• To-do item
In the records below, how many lines hold the word "nhiệt"? Give only the number.

• Stored data
↓↓↓
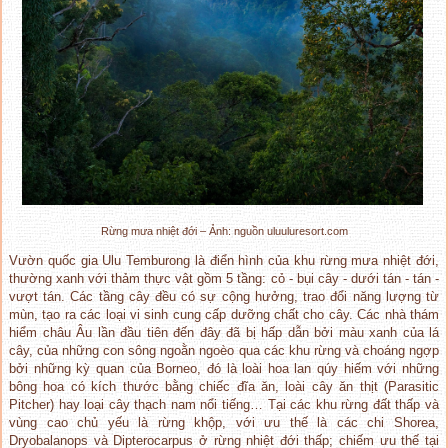
Rừng mưa nhiệt đới – Ảnh: nguồn uluuluresort.com
Vườn quốc gia Ulu Temburong là điển hình của khu rừng mưa nhiệt đới,
thường xanh với thảm thực vật gồm 5 tầng: cỏ - bụi cây - dưới tán - tán -
vượt tán. Các tầng cây đều có sự cộng hưởng, trao đổi năng lượng từ
mùn, tạo ra các loại vi sinh cung cấp dưỡng chất cho cây. Các nhà thám
hiểm châu Âu lần đầu tiên đến đây đã bị hấp dẫn bởi màu xanh của lá
cây, của những con sông ngoằn ngoèo qua các khu rừng và choáng ngợp
bởi những kỳ quan của Borneo, đó là loài hoa lan qúy hiếm với những
bông hoa có kích thước bằng chiếc đĩa ăn, loài cây ăn thịt (Parasitic
Pitcher) hay loại cây thạch nam nổi tiếng… Tại các khu rừng đất thấp và
vùng cao chủ yếu là rừng khộp, với ưu thế là các chi Shorea,
Dryobalanops và Dipterocarpus ở rừng nhiệt đới thấp; chiếm ưu thế tại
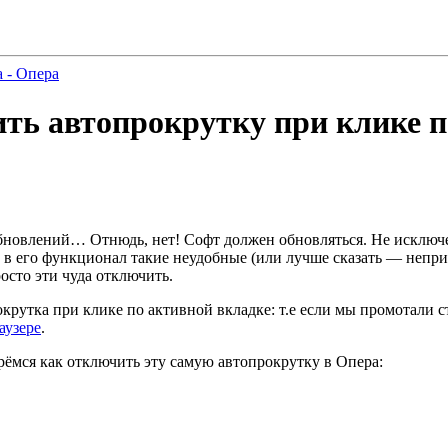
a - Опера
ить автопрокрутку при клике п
о обновлений… Отнюдь, нет! Софт должен обновляться. Не исклю
т в его функционал такие неудобные (или лучше сказать — непри
осто эти чуда отключить.
окрутка при клике по активной вкладке: т.е если мы промотали 
аузере
.
рёмся как отключить эту самую автопрокрутку в Опера:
↑↑↑
• Answer box
3